* _Texto de origem_:
▽

Sem querer, acabei revisitando uma resenha que escrevi faz quase 20 anos, quando o Masp fez uma retrospectiva do artista japonês Tatsumi Orimoto.
Não lembro onde conheci o trabalho dele, que participou do grupo Fluxus, em Nova York, junto com Yoko Ono, Joseph Beuys, Nam June Paik e uma galera. Na época eu já estudava velhice, e é óbvio que a série Art Mama me chamaria a atenção.
Nela, Orimoto criava situações estranhas com sua mãe idosa, retratando-a entre o cômico e o afetuoso. Segundo ele, a ação tinha um quê de terapêutico, tanto no sentido clínico quanto pessoal. Odai Orimoto sofria de Alzheimer e estava ficando surda, o que dificultava muito a comunicação com o filho. Art Mama era uma tentativa de criar outros canais de comunicação, ao mesmo tempo que mantinha a mãe ativa e engajada em atividades físicas, mentais, sociais.
Googlando, descobri que Odai morreu em 2017, e Tatsumi, no começo de 2025. Fiquei triste com atraso, se bem que essa formulação seja tosca.
Art Mama sempre me divertiu e me deixou desconfortável ao mesmo tempo. Não acho que dê pra gostar dessa série sem um tanto de sadismo, e desgostar por princípios morais seria uma bobagem. Tatsumi, parece, tinha um engajamento real não só nos cuidados com a mãe, mas com a comunidade de pessoas vivendo com Alzheimer e outras formas de demência. Não era um aproveitador de velhinhas. Ele chamava o que fazia de Communication Art.

△

[Entradas do conjunto de dados]

▽

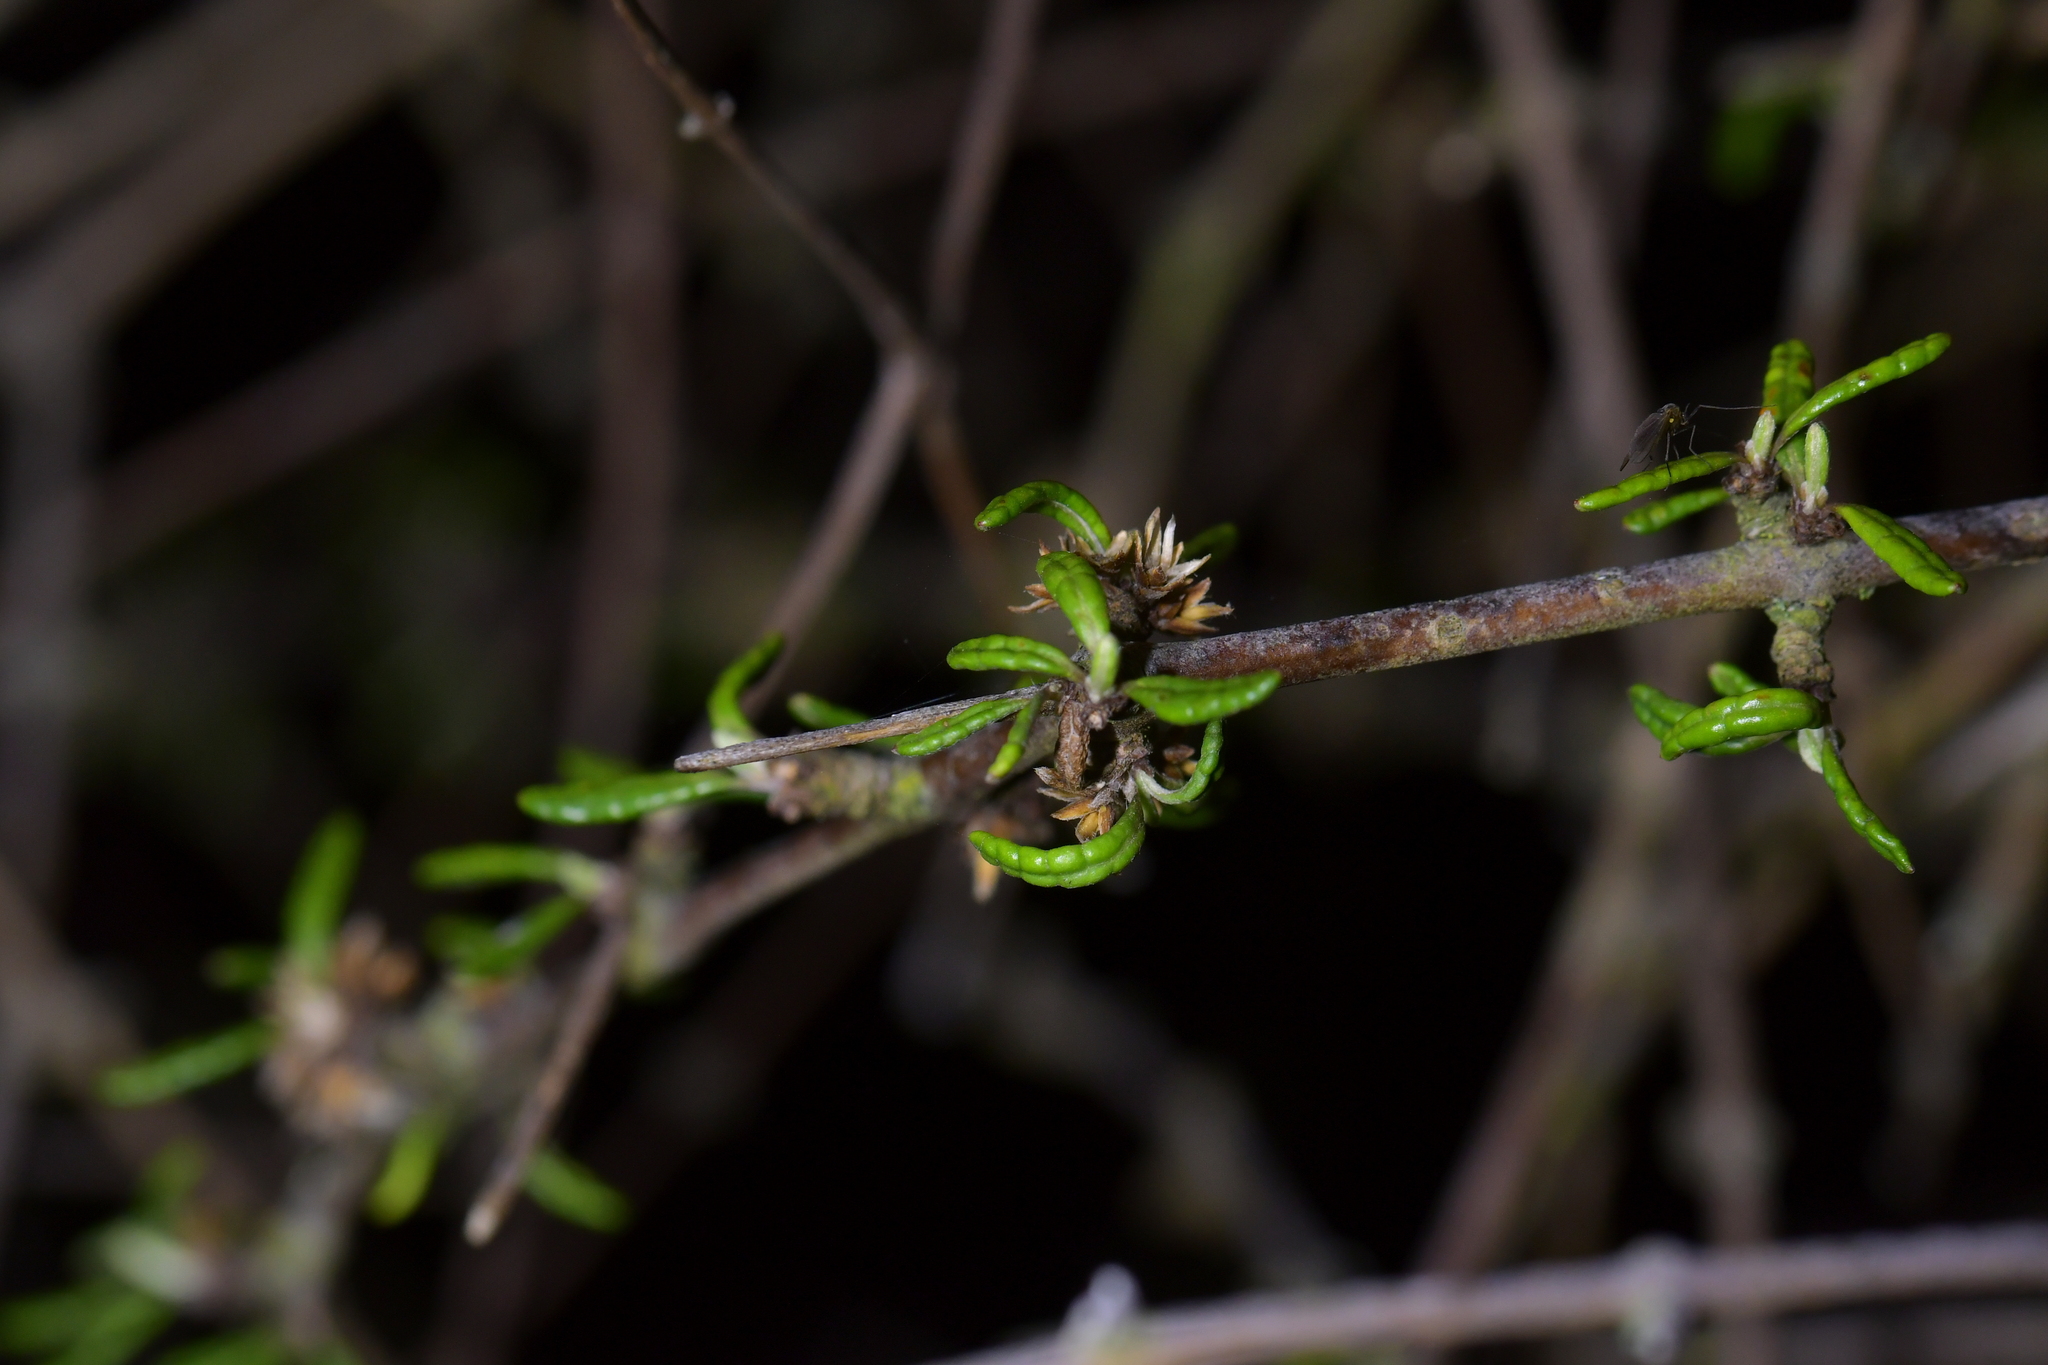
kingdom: Plantae
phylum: Tracheophyta
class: Magnoliopsida
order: Asterales
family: Asteraceae
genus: Olearia
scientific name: Olearia bullata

△

* _Tarefas para fazer_:
- A) Quais artistas o texto sobre Tatsumi Orimoto diz que fizeram parte do grupo Fluxus junto com ele? Cite todos.
- B) De acordo com o texto sobre Tatsumi Orimoto, em que ano Odai Orimoto morreu?

* _Respostas por tarefa_:
- A) Yoko Ono, Joseph Beuys e Nam June Paik.

- B) Em 2017.